Data items
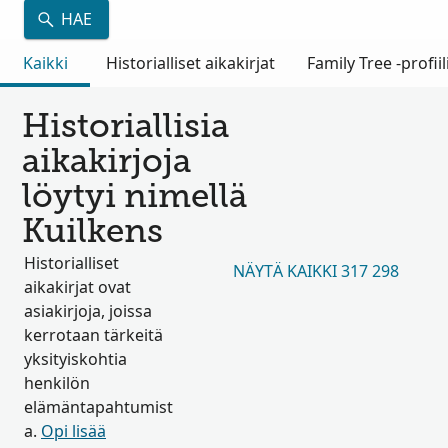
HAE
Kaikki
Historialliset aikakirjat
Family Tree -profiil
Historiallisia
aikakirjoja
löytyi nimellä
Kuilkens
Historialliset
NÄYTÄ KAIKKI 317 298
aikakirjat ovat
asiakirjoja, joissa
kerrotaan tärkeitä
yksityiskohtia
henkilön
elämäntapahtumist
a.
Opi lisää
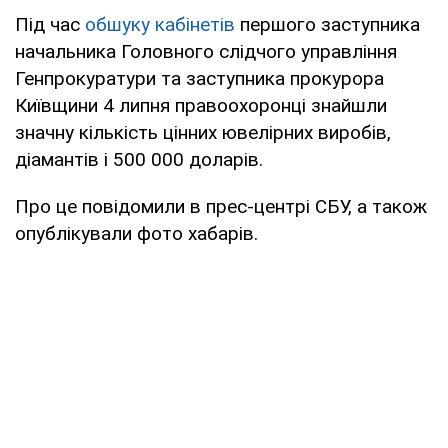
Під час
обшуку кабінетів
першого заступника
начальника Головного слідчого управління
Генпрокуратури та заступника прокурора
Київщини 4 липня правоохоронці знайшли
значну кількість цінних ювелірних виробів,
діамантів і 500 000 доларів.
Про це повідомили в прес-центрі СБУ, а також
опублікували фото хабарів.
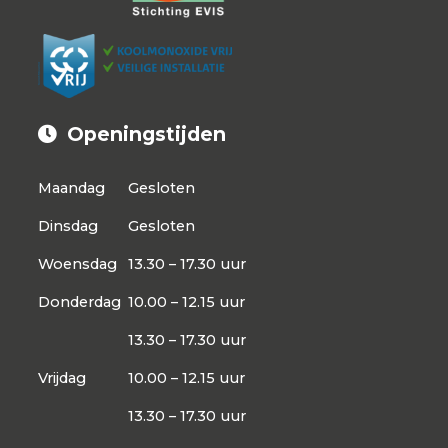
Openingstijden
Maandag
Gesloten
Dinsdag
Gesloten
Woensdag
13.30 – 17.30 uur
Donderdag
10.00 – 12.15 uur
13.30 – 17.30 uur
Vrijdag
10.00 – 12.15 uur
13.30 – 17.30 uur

---

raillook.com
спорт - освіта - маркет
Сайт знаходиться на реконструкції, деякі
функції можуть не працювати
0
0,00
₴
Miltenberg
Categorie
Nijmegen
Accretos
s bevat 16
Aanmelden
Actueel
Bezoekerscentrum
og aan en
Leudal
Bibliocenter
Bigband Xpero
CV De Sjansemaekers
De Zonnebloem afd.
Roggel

**Work order:** Count the lines in the records above that contain the word "Historialliset", matching case exactly. Give only the number.

**Task answer:** 2